Tensile 4.35.0 for ROCm 5.4.2
Tensile code for ROCm 5.4.2 did not change. The library was rebuilt for the updated ROCm 5.4.2 stack.
Tensile 4.35.0 for ROCm 5.4.1
Tensile code for ROCm 5.4.1 did not change. The library was rebuilt for the updated ROCm 5.4.1 stack.
Tensile 4.35.0 for ROCm 5.4.0
Added
- Async DMA support for Transpose Data Layout (ThreadSeparateGlobalReadA/B)

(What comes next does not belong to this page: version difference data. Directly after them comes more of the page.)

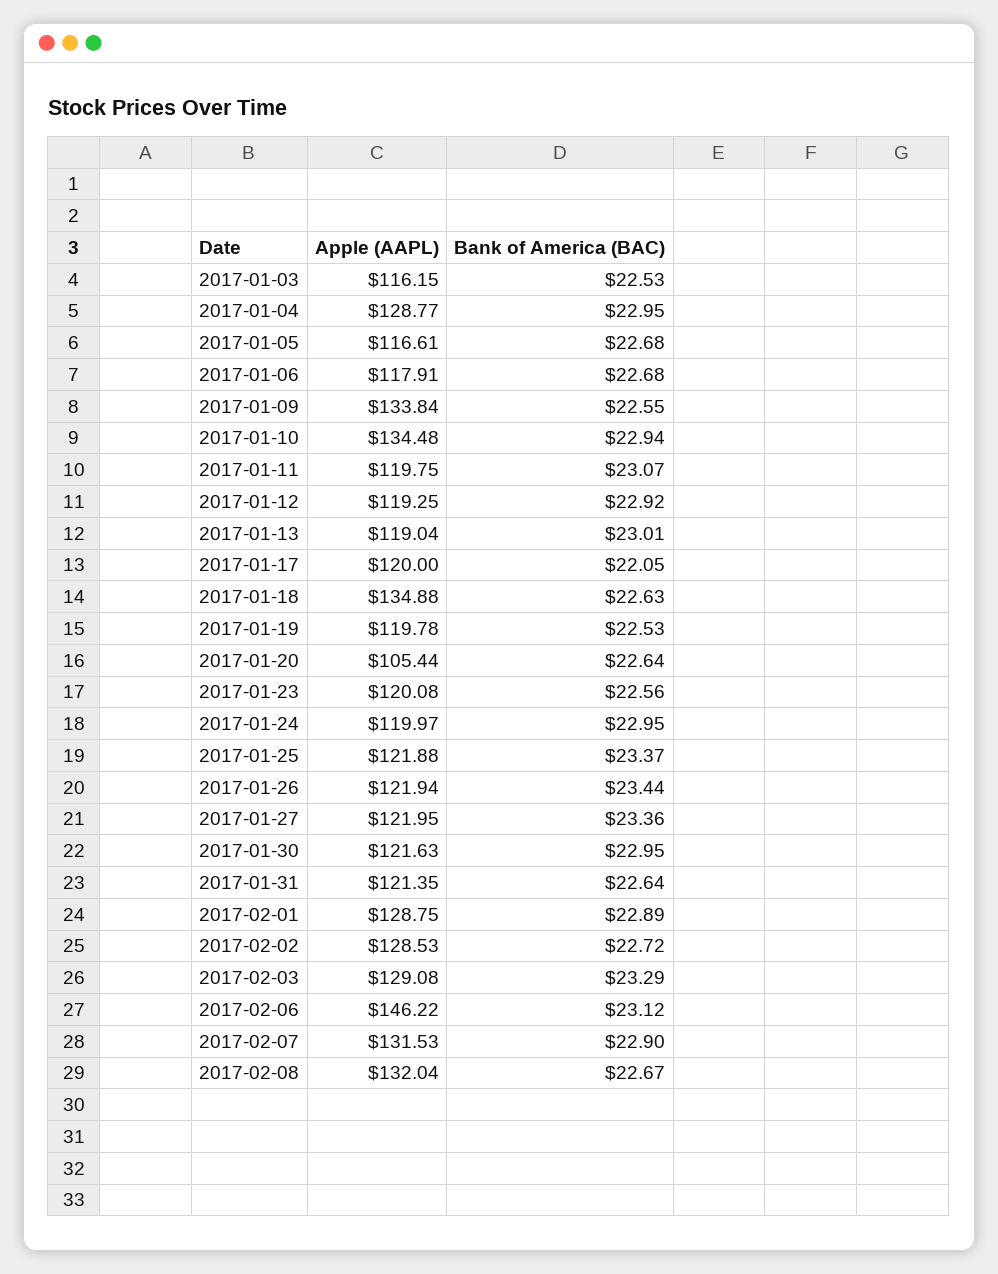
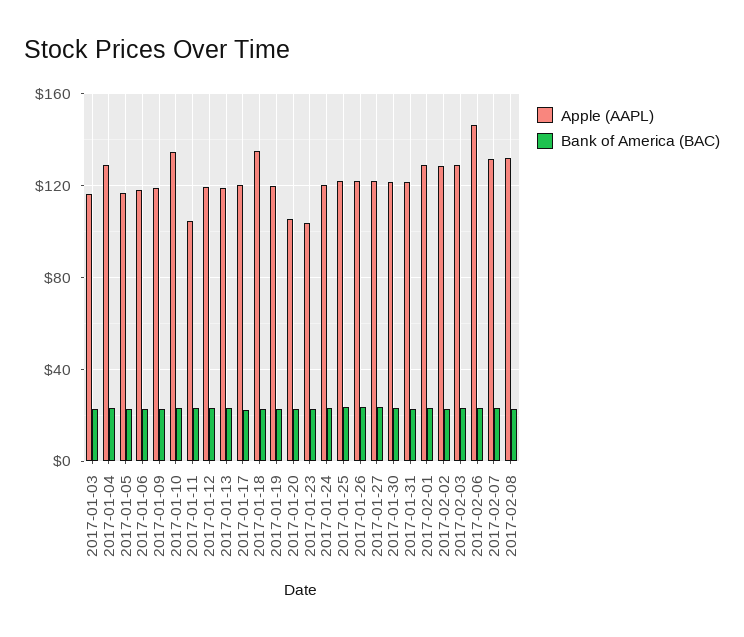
Apple (AAPL), 2017-01-09: 133.84 -> 120
Apple (AAPL), 2017-01-11: 119.75 -> 105
Apple (AAPL), 2017-01-23: 120.08 -> 105

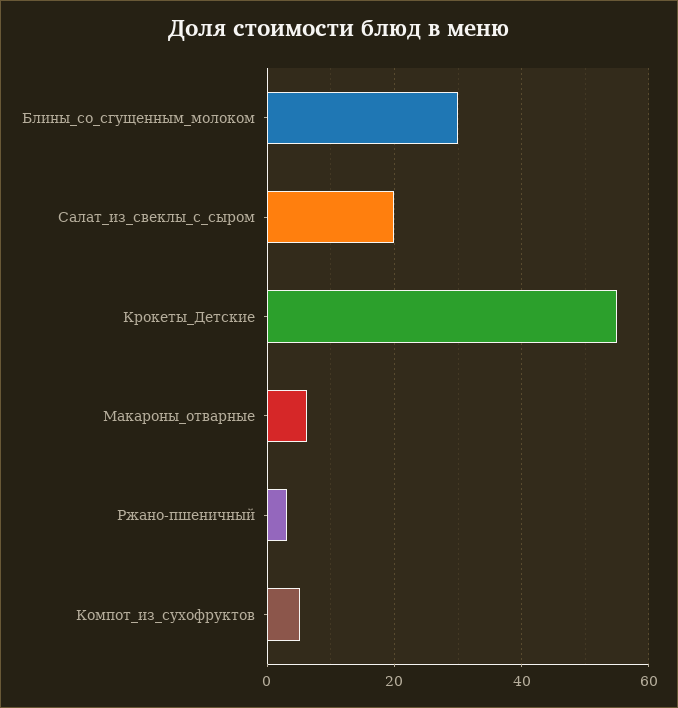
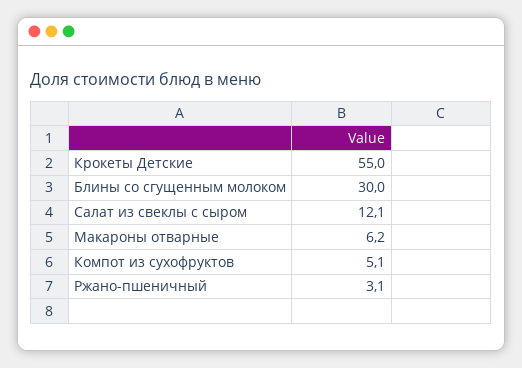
Салат_из_свеклы_с_сыром: 20 -> 12.1

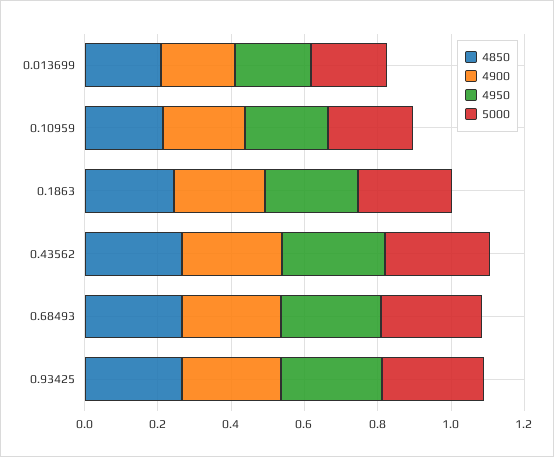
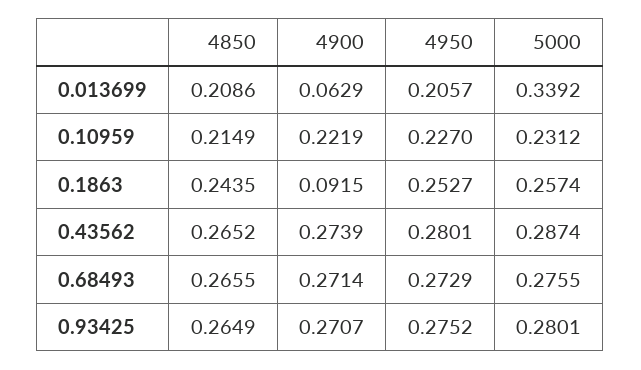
4900, 0.013699: 0.2 -> 0.0629
5000, 0.013699: 0.2 -> 0.3392
4900, 0.1863: 0.25 -> 0.0915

- Option to output library logic in dictionary format
- No solution found error message for benchmarking client
- Exact K check for StoreCInUnrollExact
- Support for CGEMM + MIArchVgpr
- client-path parameter for using prebuilt client
- CleanUpBuildFiles global parameter
- Debug flag for printing library logic index of winning solution
- NumWarmups global parameter for benchmarking
- Windows support for benchmarking client
- DirectToVgpr support for CGEMM
- TensileLibLogicToYaml for creating tuning configs from library logic solutions
Optimizations
- Put beta code and store separately if StoreCInUnroll = x4 store
- Improved performance for StoreCInUnroll + b128 store
Changed
- Re-enable HardwareMonitor for gfx90a
- Decision trees use MLFeatures instead of Properties
Fixed
- Reject DirectToVgpr + MatrixInstBM/BN > 1
- Fix benchmark timings when using warmups and/or validation
- Fix mismatch issue with DirectToVgprB + VectorWidth > 1
- Fix mismatch issue with DirectToLds + NumLoadsCoalesced > 1 + TailLoop
- Fix incorrect reject condition for DirectToVgpr
- Fix reject condition for DirectToVgpr + MIWaveTile < VectorWidth
- Fix incorrect instruction generation with StoreCInUnroll
Tensile 4.34.0 for ROCm 5.3.1
Tensile code for ROCm 5.3.1 did not change. The library was rebuilt for the updated ROCm 5.3.1 stack.